Принято говорить, что истина конкретна. Так будем верны этому правилу и попытаемся изобразить «весомо, грубо, зримо» процесс постижения самой конкретной истины предвоенного периода — постижения того беззастенчивого обмана, на котором в течение более полувека была построена концепция предвоенного периода в советской интерпретации. Обман этот был прост: просто отрицался факт существования секретных приложений к двум советско-германским договорам от 23 августа и 28 сентября 1939 года, определявших характер отношений СССР и Германии вплоть до рокового утра 22 июня 1941 года.
Никаких соглашений, кроме опубликованных в печати, не было. Никаких договоренностей о вхождении в случае войны Красной Армии в Восточную Польшу и Бессарабию. Никаких соглашений о судьбе трех суверенных республик Прибалтики. Никаких договоренностей о нейтралитете Германии в случае военных действий СССР против Финляндии. И так далее, и тому подобное…
Парадокс заключался в том, что всему миру об этом стало известно еще в том же 1939-м, самое позднее — в 1940-м, а в послевоенное время их существование доказано публикацией на Западе текстов соответствующих советско-германских документов. Они были преданы гласности во время Нюрнбергского международного трибунала и приняты историками всего мира как основа интерпретации предвоенного периода. Приняты во всем мире, но…
Но не у нас, в Советском Союзе. У нас об их существовании сначала просто молчали. Затем стали активно отрицать, объявляя их «буржуазной фальсификацией истории». Потом уточнили, что опубликованные тексты протоколов подделаны, в том числе и советские подписи под ними (а именно, сделанная латиницей подпись В. М. Молотова). Все официальные советские исторические труды исходили из «презумпции виновности», сиречь подделки секретных протоколов. Когда же анализ копий, опубликованных Западом по немецким секретным архивам, показал их подлинность, в Москве ушли «в глухую оборону»: мол, о копиях говорить не будем, пока не найдутся подлинники — а их не существует ни в правительственных, ни в дипломатических архивах. Секретных протоколов не было, утверждал престарелый В. М. Молотов. Протоколов нет, подтверждал многолетний глава дипломатической службы СССР А. А. Громыко. Вот и представьте себе ситуацию советских историков, которые должны были разъяснить своему народу — почему страна попала в такую беду, почему она оказалась настолько неподготовленной к немецкому нападению, что враг дошел до Ленинграда, Москвы, Сталинграда, Майкопа?

Исходные данные:
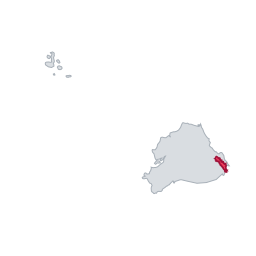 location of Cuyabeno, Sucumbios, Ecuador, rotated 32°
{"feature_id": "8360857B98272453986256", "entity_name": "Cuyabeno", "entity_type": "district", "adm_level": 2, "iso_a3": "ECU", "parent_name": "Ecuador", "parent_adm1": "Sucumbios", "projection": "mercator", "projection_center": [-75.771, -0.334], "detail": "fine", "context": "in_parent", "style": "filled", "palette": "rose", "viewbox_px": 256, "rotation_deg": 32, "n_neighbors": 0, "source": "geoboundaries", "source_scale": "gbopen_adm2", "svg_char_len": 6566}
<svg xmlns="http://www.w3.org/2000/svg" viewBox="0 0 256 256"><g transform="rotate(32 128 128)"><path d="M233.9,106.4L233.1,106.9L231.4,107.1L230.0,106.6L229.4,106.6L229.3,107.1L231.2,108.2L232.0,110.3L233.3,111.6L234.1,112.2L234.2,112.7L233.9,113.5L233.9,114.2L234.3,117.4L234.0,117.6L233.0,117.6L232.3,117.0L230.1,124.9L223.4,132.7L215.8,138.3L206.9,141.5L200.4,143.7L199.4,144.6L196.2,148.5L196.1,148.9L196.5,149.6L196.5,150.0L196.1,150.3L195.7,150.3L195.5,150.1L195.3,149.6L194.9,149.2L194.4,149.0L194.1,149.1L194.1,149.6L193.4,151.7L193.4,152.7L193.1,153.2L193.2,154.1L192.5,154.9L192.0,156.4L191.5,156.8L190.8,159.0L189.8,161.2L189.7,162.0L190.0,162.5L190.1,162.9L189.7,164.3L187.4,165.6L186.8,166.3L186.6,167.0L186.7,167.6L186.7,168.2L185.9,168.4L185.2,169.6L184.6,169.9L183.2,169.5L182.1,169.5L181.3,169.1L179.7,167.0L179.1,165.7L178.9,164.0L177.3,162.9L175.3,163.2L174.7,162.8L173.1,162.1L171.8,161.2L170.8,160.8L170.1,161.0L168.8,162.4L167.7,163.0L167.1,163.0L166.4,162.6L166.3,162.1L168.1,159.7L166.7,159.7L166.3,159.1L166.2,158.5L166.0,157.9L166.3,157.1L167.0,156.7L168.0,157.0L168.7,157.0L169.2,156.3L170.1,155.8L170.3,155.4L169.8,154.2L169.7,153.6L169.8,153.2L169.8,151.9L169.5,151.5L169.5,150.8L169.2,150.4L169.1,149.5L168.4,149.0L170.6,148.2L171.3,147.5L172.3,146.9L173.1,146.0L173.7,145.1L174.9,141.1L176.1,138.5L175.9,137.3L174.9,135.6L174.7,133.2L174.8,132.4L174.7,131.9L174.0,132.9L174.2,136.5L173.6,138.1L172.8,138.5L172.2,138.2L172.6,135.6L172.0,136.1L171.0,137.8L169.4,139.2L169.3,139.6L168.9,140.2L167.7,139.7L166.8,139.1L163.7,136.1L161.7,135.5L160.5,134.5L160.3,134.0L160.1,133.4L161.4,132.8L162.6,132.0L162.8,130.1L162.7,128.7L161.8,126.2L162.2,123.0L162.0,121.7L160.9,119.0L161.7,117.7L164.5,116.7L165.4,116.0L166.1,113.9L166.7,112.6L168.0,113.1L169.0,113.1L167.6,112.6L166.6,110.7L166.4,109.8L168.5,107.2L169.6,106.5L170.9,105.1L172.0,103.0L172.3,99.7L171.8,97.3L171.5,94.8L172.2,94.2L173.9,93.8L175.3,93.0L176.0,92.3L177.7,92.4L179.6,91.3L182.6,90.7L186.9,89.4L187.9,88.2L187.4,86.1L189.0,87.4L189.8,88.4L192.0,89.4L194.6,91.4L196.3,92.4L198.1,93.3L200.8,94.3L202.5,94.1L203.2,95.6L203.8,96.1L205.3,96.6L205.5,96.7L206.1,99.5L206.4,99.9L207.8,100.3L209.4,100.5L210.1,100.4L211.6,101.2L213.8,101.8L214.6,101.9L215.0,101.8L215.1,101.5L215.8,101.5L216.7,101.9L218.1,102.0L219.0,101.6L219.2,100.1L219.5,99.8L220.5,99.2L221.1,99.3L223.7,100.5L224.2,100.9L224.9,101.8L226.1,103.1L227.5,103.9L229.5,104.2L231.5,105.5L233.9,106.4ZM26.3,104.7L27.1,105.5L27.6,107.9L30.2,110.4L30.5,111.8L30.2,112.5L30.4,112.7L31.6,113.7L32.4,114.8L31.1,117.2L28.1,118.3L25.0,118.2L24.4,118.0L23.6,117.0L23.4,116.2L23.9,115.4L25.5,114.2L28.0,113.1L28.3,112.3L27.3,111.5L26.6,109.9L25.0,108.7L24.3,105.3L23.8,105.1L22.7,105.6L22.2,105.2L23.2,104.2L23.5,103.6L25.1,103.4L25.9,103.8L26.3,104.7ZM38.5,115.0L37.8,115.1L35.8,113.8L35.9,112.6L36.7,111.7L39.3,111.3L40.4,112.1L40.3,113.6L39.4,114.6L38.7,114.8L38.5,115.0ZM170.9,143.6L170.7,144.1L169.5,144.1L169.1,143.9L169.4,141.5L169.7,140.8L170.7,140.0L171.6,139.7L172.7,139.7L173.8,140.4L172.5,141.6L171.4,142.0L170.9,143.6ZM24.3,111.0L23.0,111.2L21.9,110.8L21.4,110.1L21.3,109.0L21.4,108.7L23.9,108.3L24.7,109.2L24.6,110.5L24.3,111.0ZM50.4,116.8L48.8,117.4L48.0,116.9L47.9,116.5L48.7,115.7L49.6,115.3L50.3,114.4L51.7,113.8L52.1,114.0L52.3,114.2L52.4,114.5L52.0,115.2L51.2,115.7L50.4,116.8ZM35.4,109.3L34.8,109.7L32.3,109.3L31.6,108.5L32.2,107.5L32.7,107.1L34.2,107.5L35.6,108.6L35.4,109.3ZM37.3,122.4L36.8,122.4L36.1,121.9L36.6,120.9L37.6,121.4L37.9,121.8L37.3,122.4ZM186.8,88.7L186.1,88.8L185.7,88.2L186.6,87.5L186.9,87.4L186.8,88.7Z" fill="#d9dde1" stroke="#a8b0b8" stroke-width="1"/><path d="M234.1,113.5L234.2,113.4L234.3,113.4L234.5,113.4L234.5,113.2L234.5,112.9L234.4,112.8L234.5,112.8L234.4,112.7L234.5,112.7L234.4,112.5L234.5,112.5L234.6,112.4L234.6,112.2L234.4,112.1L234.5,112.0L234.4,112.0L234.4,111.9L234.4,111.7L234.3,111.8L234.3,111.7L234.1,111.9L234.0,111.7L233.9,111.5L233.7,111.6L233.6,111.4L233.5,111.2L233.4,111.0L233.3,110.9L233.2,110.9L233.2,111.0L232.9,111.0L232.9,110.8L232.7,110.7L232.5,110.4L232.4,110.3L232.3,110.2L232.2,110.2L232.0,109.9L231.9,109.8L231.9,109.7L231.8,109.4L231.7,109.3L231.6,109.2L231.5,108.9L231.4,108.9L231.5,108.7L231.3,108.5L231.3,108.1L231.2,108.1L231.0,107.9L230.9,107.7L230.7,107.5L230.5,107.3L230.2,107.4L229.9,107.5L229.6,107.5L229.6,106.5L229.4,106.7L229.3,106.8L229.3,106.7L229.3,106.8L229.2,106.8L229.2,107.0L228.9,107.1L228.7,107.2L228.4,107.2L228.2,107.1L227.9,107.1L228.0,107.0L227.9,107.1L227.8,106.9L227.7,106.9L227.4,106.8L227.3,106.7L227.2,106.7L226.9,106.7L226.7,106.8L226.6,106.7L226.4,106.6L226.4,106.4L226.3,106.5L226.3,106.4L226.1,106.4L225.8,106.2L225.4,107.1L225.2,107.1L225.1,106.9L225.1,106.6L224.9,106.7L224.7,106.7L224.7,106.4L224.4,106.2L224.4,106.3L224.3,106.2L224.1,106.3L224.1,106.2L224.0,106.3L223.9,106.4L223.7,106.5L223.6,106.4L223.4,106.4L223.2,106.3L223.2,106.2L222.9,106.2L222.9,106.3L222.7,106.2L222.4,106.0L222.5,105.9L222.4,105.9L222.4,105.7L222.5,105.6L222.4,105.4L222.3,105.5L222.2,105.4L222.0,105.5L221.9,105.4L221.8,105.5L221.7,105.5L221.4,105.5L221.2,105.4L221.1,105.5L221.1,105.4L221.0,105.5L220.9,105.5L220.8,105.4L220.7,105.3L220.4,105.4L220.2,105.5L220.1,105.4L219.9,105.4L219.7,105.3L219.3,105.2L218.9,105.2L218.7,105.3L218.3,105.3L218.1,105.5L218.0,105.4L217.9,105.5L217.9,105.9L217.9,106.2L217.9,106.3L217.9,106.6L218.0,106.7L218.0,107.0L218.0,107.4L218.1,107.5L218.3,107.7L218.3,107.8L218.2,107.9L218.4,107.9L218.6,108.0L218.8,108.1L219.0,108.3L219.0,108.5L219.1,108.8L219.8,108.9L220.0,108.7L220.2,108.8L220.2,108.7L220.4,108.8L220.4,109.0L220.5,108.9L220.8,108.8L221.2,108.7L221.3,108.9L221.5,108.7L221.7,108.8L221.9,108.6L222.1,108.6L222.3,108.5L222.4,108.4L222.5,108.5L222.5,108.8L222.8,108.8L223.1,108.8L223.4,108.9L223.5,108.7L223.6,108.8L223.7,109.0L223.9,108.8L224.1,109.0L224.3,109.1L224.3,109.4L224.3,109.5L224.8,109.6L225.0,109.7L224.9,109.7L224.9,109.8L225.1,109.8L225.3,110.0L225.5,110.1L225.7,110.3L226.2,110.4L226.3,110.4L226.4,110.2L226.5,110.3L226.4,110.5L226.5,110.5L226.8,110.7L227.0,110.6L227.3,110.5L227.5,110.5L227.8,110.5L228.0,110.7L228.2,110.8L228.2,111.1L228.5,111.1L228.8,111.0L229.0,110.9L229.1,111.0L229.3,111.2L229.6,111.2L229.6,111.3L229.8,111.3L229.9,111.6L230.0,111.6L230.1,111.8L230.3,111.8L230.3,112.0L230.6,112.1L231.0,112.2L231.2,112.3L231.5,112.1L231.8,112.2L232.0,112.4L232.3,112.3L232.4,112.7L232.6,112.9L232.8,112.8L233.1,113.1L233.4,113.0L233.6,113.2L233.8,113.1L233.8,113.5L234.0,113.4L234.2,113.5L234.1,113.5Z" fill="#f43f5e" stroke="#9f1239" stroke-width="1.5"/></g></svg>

Поставленная цель:
Ответьте на вопросы по фрагменту документа, нумеруя ответы так же, как вопросы:
1. Какими датами помечены два советско-германских договора, о секретных приложениях к которым идет речь?
2. Во время какого события тексты этих документов были преданы гласности?
3. Чья подпись, сделанная латиницей, объявлялась подделанной?

Верный результат:
1. 23 августа и 28 сентября 1939 года.
2. Во время Нюрнбергского международного трибунала.
3. В. М. Молотова.